One of Us: A Family’s Life with Autism
In 1991, Mark Osteen and his wife, Leslie, were struggling to understand why their son, Cameron, was so different from other kids. At age one, Cam had little interest in toys and was surprisingly fixated on books. He didn’t make baby sounds; he ignored other children. As he grew older, he failed to grasp language, remaining unresponsive even when his parents called his name. When Cam started having screaming anxiety attacks, Mark and Leslie began to grasp that Cam was developmentally delayed. But when Leslie raised the possibility of an autism diagnosis, Mark balked. Autism is so rare, he thought. Might as well worry about being struck by lightning.

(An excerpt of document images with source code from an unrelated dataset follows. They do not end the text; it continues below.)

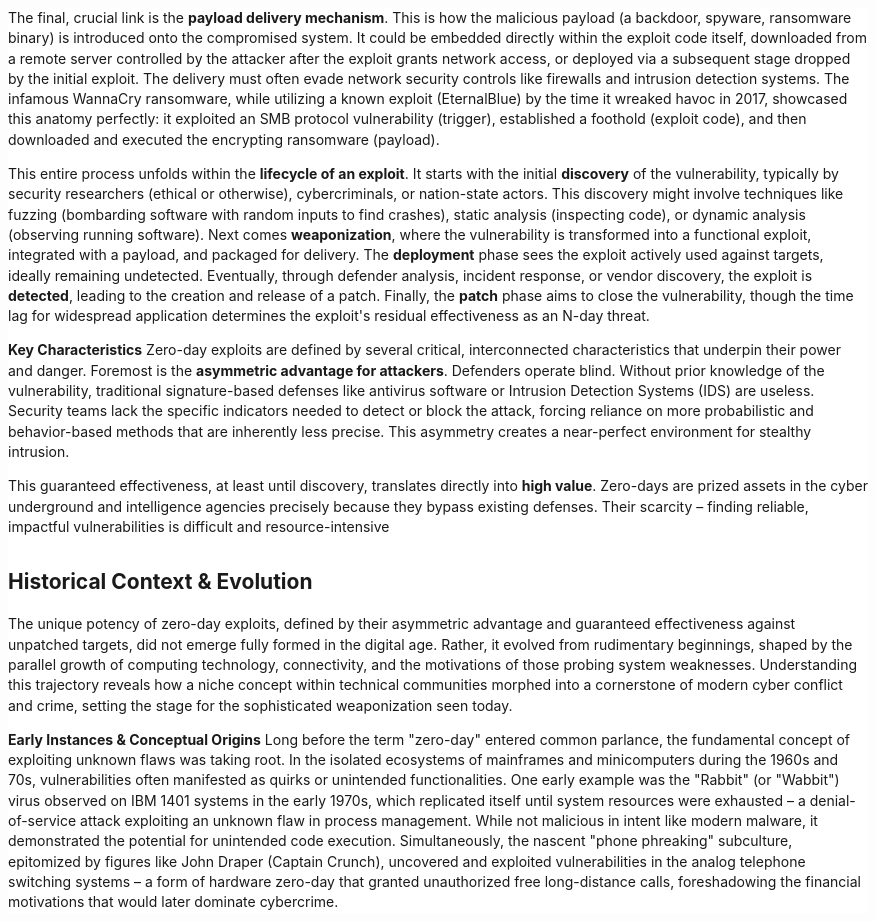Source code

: The final, crucial link is the **payload delivery mechanism**. This is how the malicious payload (a backdoor, spyware, ransomware binary) is introduced onto the compromised system. It could be embedded directly within the exploit code itself, downloaded from a remote server controlled by the attacker after the exploit grants network access, or deployed via a subsequent stage dropped by the initial exploit. The delivery must often evade network security controls like firewalls and intrusion detection systems. The infamous WannaCry ransomware, while utilizing a known exploit (EternalBlue) by the time it wreaked havoc in 2017, showcased this anatomy perfectly: it exploited an SMB protocol vulnerability (trigger), established a foothold (exploit code), and then downloaded and executed the encrypting ransomware (payload).

This entire process unfolds within the **lifecycle of an exploit**. It starts with the initial **discovery** of the vulnerability, typically by security researchers (ethical or otherwise), cybercriminals, or nation-state actors. This discovery might involve techniques like fuzzing (bombarding software with random inputs to find crashes), static analysis (inspecting code), or dynamic analysis (observing running software). Next comes **weaponization**, where the vulnerability is transformed into a functional exploit, integrated with a payload, and packaged for delivery. The **deployment** phase sees the exploit actively used against targets, ideally remaining undetected. Eventually, through defender analysis, incident response, or vendor discovery, the exploit is **detected**, leading to the creation and release of a patch. Finally, the **patch** phase aims to close the vulnerability, though the time lag for widespread application determines the exploit's residual effectiveness as an N-day threat.

**Key Characteristics**
Zero-day exploits are defined by several critical, interconnected characteristics that underpin their power and danger. Foremost is the **asymmetric advantage for attackers**. Defenders operate blind. Without prior knowledge of the vulnerability, traditional signature-based defenses like antivirus software or Intrusion Detection Systems (IDS) are useless. Security teams lack the specific indicators needed to detect or block the attack, forcing reliance on more probabilistic and behavior-based methods that are inherently less precise. This asymmetry creates a near-perfect environment for stealthy intrusion.

This guaranteed effectiveness, at least until discovery, translates directly into **high value**. Zero-days are prized assets in the cyber underground and intelligence agencies precisely because they bypass existing defenses. Their scarcity – finding reliable, impactful vulnerabilities is difficult and resource-intensive

## Historical Context & Evolution

The unique potency of zero-day exploits, defined by their asymmetric advantage and guaranteed effectiveness against unpatched targets, did not emerge fully formed in the digital age. Rather, it evolved from rudimentary beginnings, shaped by the parallel growth of computing technology, connectivity, and the motivations of those probing system weaknesses. Understanding this trajectory reveals how a niche concept within technical communities morphed into a cornerstone of modern cyber conflict and crime, setting the stage for the sophisticated weaponization seen today.

**Early Instances & Conceptual Origins**
Long before the term "zero-day" entered common parlance, the fundamental concept of exploiting unknown flaws was taking root. In the isolated ecosystems of mainframes and minicomputers during the 1960s and 70s, vulnerabilities often manifested as quirks or unintended functionalities. One early example was the "Rabbit" (or "Wabbit") virus observed on IBM 1401 systems in the early 1970s, which replicated itself until system resources were exhausted – a denial-of-service attack exploiting an unknown flaw in process management. While not malicious in intent like modern malware, it demonstrated the potential for unintended code execution. Simultaneously, the nascent "phone phreaking" subculture, epitomized by figures like John Draper (Captain Crunch), uncovered and exploited vulnerabilities in the analog telephone switching systems – a form of hardware zero-day that granted unauthorized free long-distance calls, foreshadowing the financial motivations that would later dominate cybercrime.
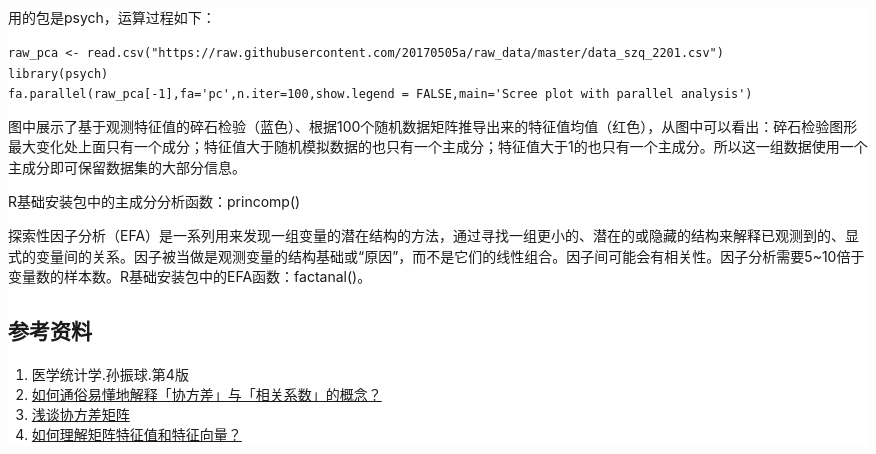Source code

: 用的包是psych，运算过程如下：

```
raw_pca <- read.csv("https://raw.githubusercontent.com/20170505a/raw_data/master/data_szq_2201.csv")
library(psych)
fa.parallel(raw_pca[-1],fa='pc',n.iter=100,show.legend = FALSE,main='Scree plot with parallel analysis')
```

图中展示了基于观测特征值的碎石检验（蓝色）、根据100个随机数据矩阵推导出来的特征值均值（红色），从图中可以看出：碎石检验图形最大变化处上面只有一个成分；特征值大于随机模拟数据的也只有一个主成分；特征值大于1的也只有一个主成分。所以这一组数据使用一个主成分即可保留数据集的大部分信息。








R基础安装包中的主成分分析函数：princomp()


探索性因子分析（EFA）是一系列用来发现一组变量的潜在结构的方法，通过寻找一组更小的、潜在的或隐藏的结构来解释已观测到的、显式的变量间的关系。因子被当做是观测变量的结构基础或“原因”，而不是它们的线性组合。因子间可能会有相关性。因子分析需要5~10倍于变量数的样本数。R基础安装包中的EFA函数：factanal()。


## 参考资料
1. 医学统计学.孙振球.第4版
2. [如何通俗易懂地解释「协方差」与「相关系数」的概念？](https://www.zhihu.com/question/20852004)
3. [浅谈协方差矩阵](http://pinkyjie.com/2010/08/31/covariance/)
4. [如何理解矩阵特征值和特征向量？](https://mp.weixin.qq.com/s/-FuNX0LiKHNRysSdgenK_g)




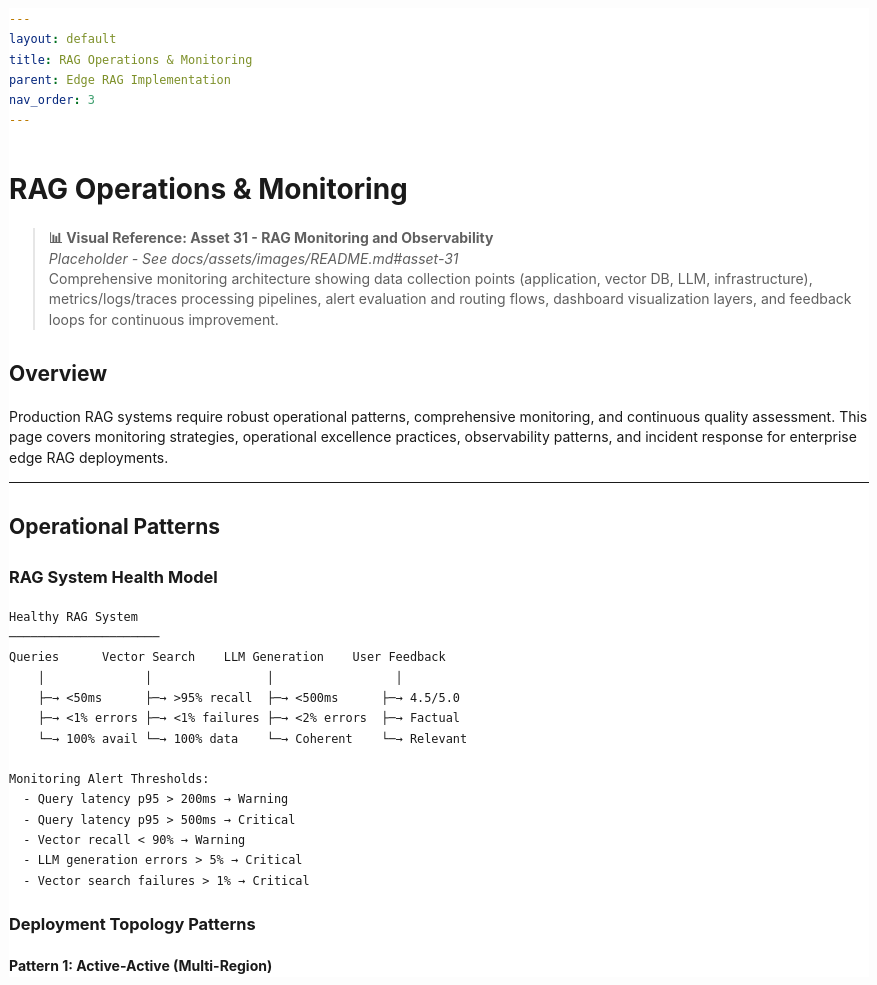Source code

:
 ```yaml
---
layout: default
title: RAG Operations & Monitoring
parent: Edge RAG Implementation
nav_order: 3
---
```


# RAG Operations & Monitoring

> **📊 Visual Reference: Asset 31 - RAG Monitoring and Observability**  
> *Placeholder - See docs/assets/images/README.md#asset-31*  
> Comprehensive monitoring architecture showing data collection points (application, vector DB, LLM, infrastructure), metrics/logs/traces processing pipelines, alert evaluation and routing flows, dashboard visualization layers, and feedback loops for continuous improvement.

## Overview

Production RAG systems require robust operational patterns, comprehensive monitoring, and continuous quality assessment. This page covers monitoring strategies, operational excellence practices, observability patterns, and incident response for enterprise edge RAG deployments.

---

## Operational Patterns

### RAG System Health Model

```
Healthy RAG System
─────────────────────
Queries      Vector Search    LLM Generation    User Feedback
    │              │                │                 │
    ├─→ <50ms      ├─→ >95% recall  ├─→ <500ms      ├─→ 4.5/5.0
    ├─→ <1% errors ├─→ <1% failures ├─→ <2% errors  ├─→ Factual
    └─→ 100% avail └─→ 100% data    └─→ Coherent    └─→ Relevant

Monitoring Alert Thresholds:
  - Query latency p95 > 200ms → Warning
  - Query latency p95 > 500ms → Critical
  - Vector recall < 90% → Warning
  - LLM generation errors > 5% → Critical
  - Vector search failures > 1% → Critical
```

### Deployment Topology Patterns

#### Pattern 1: Active-Active (Multi-Region)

Since that time, awareness of autism has grown monumentally. Autism has received extensive coverage in the news media, and it has become a popular subject for film, television, and literature, but the disorder is frequently portrayed and perceived as a set of eccentricities that can be corrected with proper treatment. In reality, autism permanently wrecks many children’s chances for typical lives. Plenty of recent best sellers have described the hardships of autism, but those memoirs usually focus on the recovery of people who overcome some or all of the challenges of the disorder. And while that plot is uplifting, it’s rare in real life, as few autistic children fully recover. The territory of severe autism of the child who is debilitated by the condition, who will never be cured has been largely neglected.
One of Us: A Family s Life with Autism tells that story.
In this audiobook narrated by Bryan Smart, Mark Osteen chronicles the experience of raising Cam, whose autism causes him aggression, insomnia, compulsions, and physical sickness. In a powerful, deeply personal narrative, Osteen recounts the struggles he and his wife endured in diagnosing, treating, and understanding Cam’s disability, following the family through the years of medical difficulties and emotional wrangling.